Lady Randolph, who was passing through town on her way to Scotland from Birr Wood, nodded understandingly.
"The room is just like you, Betty, and that is the prettiest compliment, my dear, I have ever paid you. And I must say that the dead season has agreed with you. I never saw you look more alive."
"The fact is," said Betty seriously, "I have been setting more than one house in order."
Lady Randolph smiled. "I have seen--I have guessed---- Ah, well, we wives try to remould our husbands, and the time is not wasted if we succeed in remoulding ourselves. My dear, I must fly. Can I give you a lift?"
Betty said that much remained to be done, but after her friend had gone she showed no inclination to set about doing it. Instead, she sat by the open window, gazing at the river flowing slowly and silently to the sea. Already she had come to regard this as the great waterway of her thoughts.
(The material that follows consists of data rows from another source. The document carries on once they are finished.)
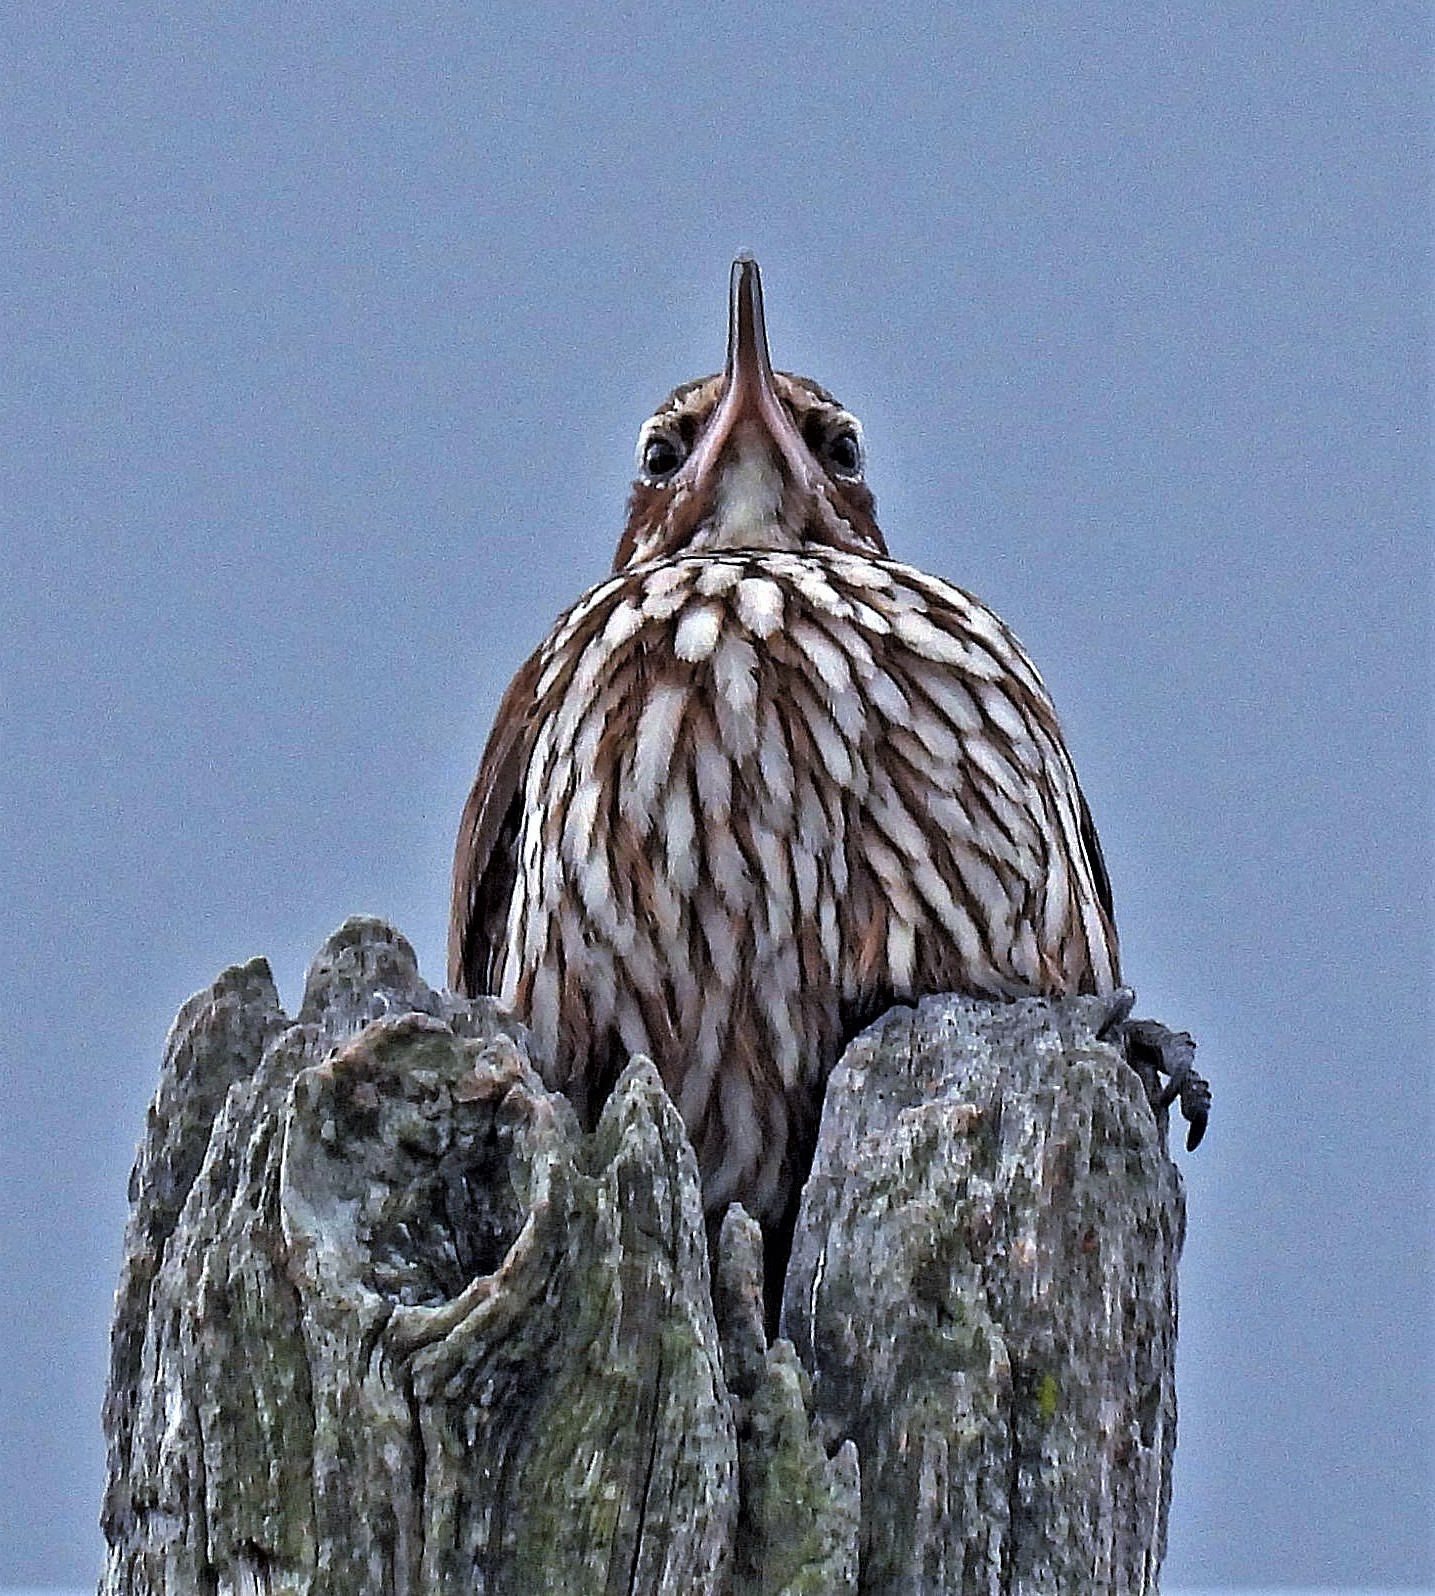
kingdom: Animalia
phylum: Chordata
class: Aves
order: Passeriformes
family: Furnariidae
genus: Drymornis
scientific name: Drymornis bridgesii
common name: Scimitar-billed woodcreeper
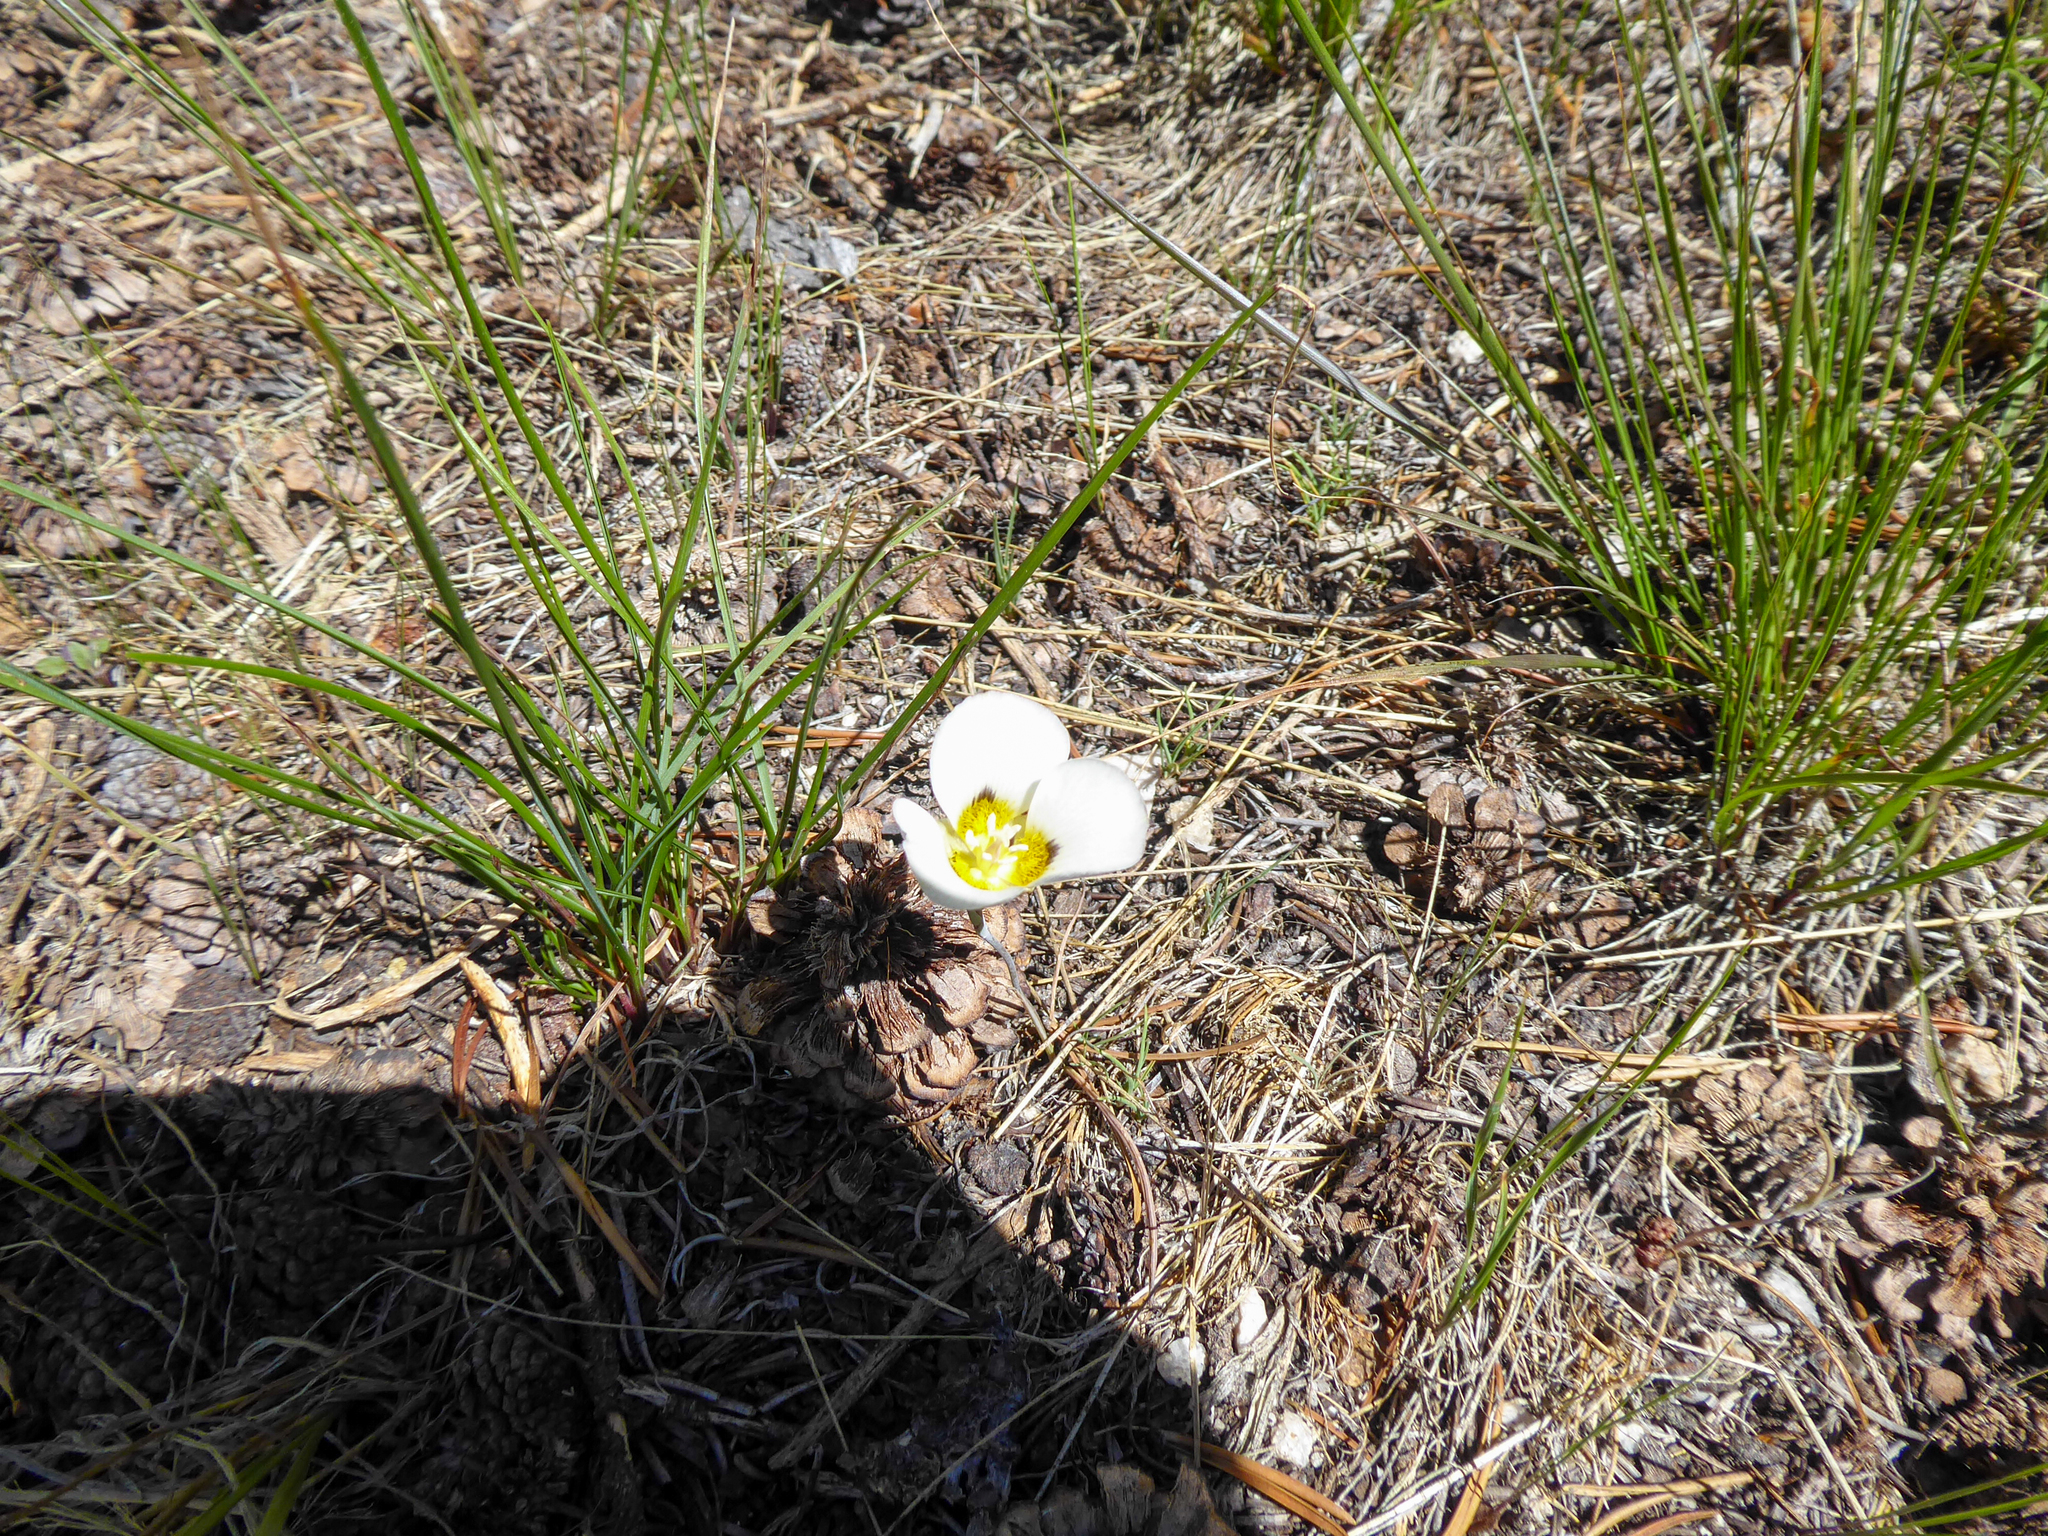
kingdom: Plantae
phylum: Tracheophyta
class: Liliopsida
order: Liliales
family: Liliaceae
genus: Calochortus
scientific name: Calochortus leichtlinii
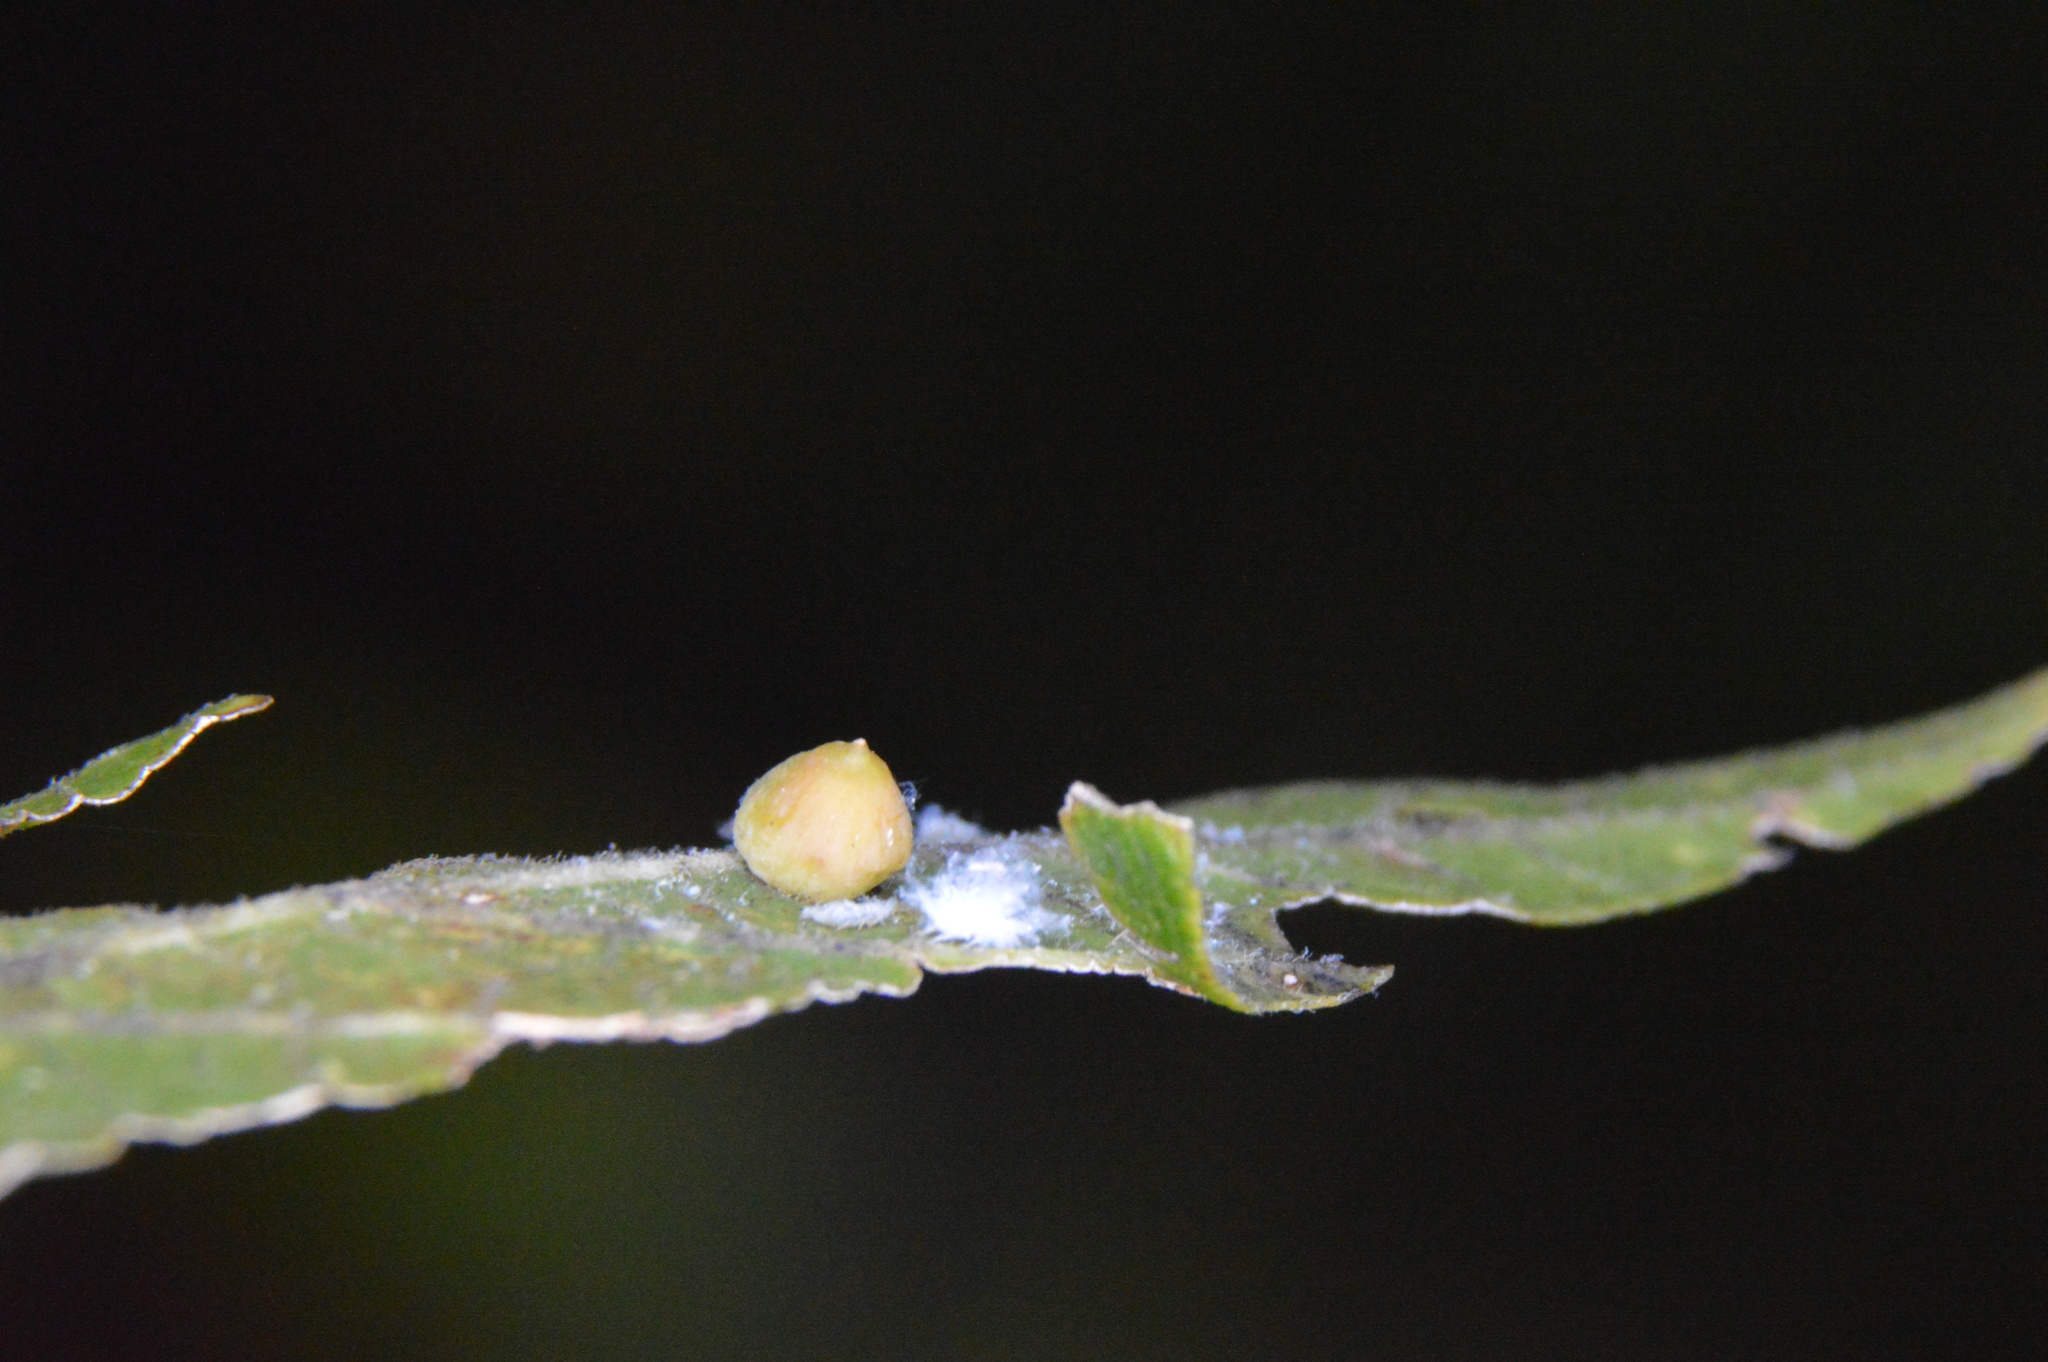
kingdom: Animalia
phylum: Arthropoda
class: Insecta
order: Diptera
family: Cecidomyiidae
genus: Celticecis
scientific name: Celticecis globosa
She rejoiced because she was about to live upon its banks; she recognised its suggestion and symbolism, its myriad beauties, its mystery and power.
At this moment she was reflecting that the Thames was a source of pleasure and profit to man, because man, as embodied by the Thames Conservancy, controlled it. When it burst its banks, the abomination of desolation followed. Without the innumerable dams and locks cribbing and confining it, these splendid waters would be wasted. Now they percolated everywhere, into hundreds and thousands of homes.
Would it be so with her own life? It ran in a channel other than the one she would have chosen, had choice been given her; it was diverted to uses she had not apprehended; it was likely to be diffused infinitely, trickling here and there, instead of rushing free and untrammelled over a course of its own making. Since that memorable interview with Mark, Betty had accepted the limitations which duty imposed. She had not shirked the trivial tasks of a parson's wife, albeit she was tempted to spend more time (and money) than was lawful in alluring shops. She had not seen Mark alone. She had put from her comment and criticism of her husband: striving to think of the strength that was in him rather than the weakness.
Now she was aware that these efforts had not been made in vain. Life had become easier, happier, more profitable to herself and others. She dared to look forward, and refrained from looking back.